Come è morto Bob Marley?
Presumibilmente il 6 Maggio del 1945 (dico presumibilmente perché ad oggi la data è ancora incerta) nel villaggio di Rhoden Hall ai piedi della collina di Nine Miles, nella Giamaica Settentrionale, nasce Robert Nesta Marley, universalmente conosciuto come “Bob Marley”. Trentasei anni dopo, a poca distanza dal giorno della sua nascita, l’11 Maggio del 1981 Bob Marley muore per un melanoma al piede destro, lasciando dietro di sé un’eredità che tutt’ora valica i confini della musica e permane come pensiero politico, spirituale e religioso.
Chi era Bob Marley?
Sarebbe riduttivo definire Bob Marley solamente un cantautore e un chitarrista, perché è stato ed è prima di tutto un attivista di colore, un fervente rivoluzionario che con la sua musica ha voluto trasmettere un messaggio di lotta contro l’oppressione politica e razziale, ha provato a sconfiggere la discriminazione di genere e a spronare i popoli di colore ad unirsi in un unico credo in nome della libertà e dell’uguaglianza.La questione razziale e i pregiudizi discriminatori hanno sempre fatto parte della vita di Robert, nato da un unione mista tra un padre bianco e una madre nera, spingendolo ad affrontare il tema della propria identità per tutta la vita.
Il fatto poi che il padre abbia abbandonato la famiglia prima della nascita del figlio, ha inciso molto sulla sua crescita, acutizzando la consapevolezza del divario razziale che esisteva nel mondo e in particolar modo dentro se stesso, facendogli conoscere fin da giovane il senso di abbandono e rifiuto: “non ho avuto padre. Mai conosciuto…mio padre era come quelle storie che si leggono, storie di schiavi: l’uomo bianco che prende la donna nera e la mette incinta”.
La sua carriera musicale
Nel 1967 Bob Marley si converte al Cristianesimo e al Rastafarianesimo e da quel momento ha inizio la diffusione dello stile di vita per cui poi è passato alla storia, basato sulla ribellione al sistema bianco-centrico e razziale e sul dissenso verso la cultura dominante.
La sua carriera musicale invece dura un ventennio preciso, dal 1961 quando pubblica i suoi primi due singoli, “Judge not” e “One cup of coffee”, passando per la formazione dei “The Wailers” nel 1964 insieme a Bunny Livingston e Peter Tosh, fino alla morte.
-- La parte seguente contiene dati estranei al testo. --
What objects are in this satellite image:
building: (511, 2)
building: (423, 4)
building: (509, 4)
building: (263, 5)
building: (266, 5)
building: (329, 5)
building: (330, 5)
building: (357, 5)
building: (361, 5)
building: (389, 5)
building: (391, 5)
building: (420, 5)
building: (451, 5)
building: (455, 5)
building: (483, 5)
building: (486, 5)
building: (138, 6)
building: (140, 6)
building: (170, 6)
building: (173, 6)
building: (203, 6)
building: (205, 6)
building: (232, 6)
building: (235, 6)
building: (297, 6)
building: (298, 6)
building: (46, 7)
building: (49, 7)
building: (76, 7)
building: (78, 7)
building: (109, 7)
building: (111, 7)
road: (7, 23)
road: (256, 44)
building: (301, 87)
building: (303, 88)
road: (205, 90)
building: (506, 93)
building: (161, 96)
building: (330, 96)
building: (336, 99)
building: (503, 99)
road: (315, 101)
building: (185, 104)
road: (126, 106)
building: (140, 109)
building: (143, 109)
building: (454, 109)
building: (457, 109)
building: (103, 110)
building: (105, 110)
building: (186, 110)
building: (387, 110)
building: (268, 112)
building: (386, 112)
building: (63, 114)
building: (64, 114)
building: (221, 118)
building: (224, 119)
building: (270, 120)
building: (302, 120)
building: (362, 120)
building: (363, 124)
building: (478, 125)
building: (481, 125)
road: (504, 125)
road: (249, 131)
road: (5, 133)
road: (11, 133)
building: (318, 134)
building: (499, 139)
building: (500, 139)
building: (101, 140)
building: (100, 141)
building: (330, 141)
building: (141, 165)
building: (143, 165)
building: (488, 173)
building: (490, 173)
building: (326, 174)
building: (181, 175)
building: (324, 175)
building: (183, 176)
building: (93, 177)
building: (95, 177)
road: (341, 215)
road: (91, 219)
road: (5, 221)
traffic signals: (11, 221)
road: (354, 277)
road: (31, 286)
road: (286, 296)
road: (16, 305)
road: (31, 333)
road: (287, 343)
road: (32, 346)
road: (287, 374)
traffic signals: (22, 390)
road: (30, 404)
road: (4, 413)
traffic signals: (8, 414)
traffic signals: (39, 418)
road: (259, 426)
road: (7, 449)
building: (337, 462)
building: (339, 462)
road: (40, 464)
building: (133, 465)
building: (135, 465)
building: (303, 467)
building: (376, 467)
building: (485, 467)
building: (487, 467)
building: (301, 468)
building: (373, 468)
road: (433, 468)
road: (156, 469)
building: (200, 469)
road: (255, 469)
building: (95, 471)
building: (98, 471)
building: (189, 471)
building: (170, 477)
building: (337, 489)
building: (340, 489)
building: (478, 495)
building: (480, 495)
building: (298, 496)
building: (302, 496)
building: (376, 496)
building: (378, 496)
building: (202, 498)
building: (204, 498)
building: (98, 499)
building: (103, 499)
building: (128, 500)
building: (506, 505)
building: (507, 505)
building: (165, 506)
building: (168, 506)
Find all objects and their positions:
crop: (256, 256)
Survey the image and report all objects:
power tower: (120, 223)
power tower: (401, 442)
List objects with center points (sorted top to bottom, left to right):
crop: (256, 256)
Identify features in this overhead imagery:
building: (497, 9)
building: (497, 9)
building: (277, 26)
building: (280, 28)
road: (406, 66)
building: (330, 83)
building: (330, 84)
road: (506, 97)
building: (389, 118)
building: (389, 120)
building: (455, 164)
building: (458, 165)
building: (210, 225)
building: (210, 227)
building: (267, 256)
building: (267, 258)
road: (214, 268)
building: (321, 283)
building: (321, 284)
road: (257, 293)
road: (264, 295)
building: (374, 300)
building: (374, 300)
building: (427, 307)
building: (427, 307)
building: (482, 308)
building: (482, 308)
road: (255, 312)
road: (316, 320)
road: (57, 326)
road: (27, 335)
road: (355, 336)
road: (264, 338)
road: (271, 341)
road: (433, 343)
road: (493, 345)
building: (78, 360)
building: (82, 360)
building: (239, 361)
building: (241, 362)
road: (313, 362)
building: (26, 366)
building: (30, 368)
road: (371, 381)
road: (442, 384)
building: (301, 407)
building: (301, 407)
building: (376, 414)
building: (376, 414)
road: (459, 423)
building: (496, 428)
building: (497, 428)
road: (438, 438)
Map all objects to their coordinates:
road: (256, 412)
Dopo lo scioglimento della band nel 1974, Bob continua a suonare come solista pubblicando sotto il nome di “Bob Marley and the Wailers”, ed uscendo con il suo primo storico singolo nel 1975: “No woman, no cry”. La sua consacrazione nel firmamento della musica mondiale può dirsi completa.
Sfortunatamente solo due anni dopo gli viene diagnosticato un melanoma maligno sotto l’unghia dell’alluce destro, che ben presto progredisce fino al cervello.
La sua attività come musicista e come attivista politico continua però senza sosta, culminando nella sua ultima produzione con il disco “Uprising” del 1980, dove la musica si intreccia a densi significati religiosi, come nel famosissimo singolo “Redemption song”.
Bob Marley canta: “Emancipate voi stessi dalla schiavitù mentale, nessuno a parte noi stessi può liberare la nostra mente” e tutto questo era lui e il pensiero che aveva animato la sua vita.
Poco prima di morire si circonda di tutti i suoi figli e ad uno di loro, Ziggy Marley, rivolge le sue ultime parole: “Money can’t buy life”.
Cosa ci resta di Bob Marley?
Un mese dopo il funerale gli viene assegnato il premio Jamaica Order of Merit per aver consacrato tutta la sua vita, il suo pensiero e le sue energie alla causa dei popoli di colore, con l’auspicio per un mondo futuro basato sull’uguaglianza e sull’accettazione universale. Bob Marley è stato molte persone e ha vissuto molte vite nell’arco di un’esistenza fin troppo breve e nonostante sia stato un politico più che un artista, ha compreso fin da subito quale potere e risonanza potesse avere la musica nel diffondere il suo messaggio di pace e lotta non violenta.
Per questo oggi, nell’anniversario della sua scomparsa, lo ricordiamo con una delle sue frasi più celebri e significative: “Il bello della musica è che quando ti colpisce non senti dolore”.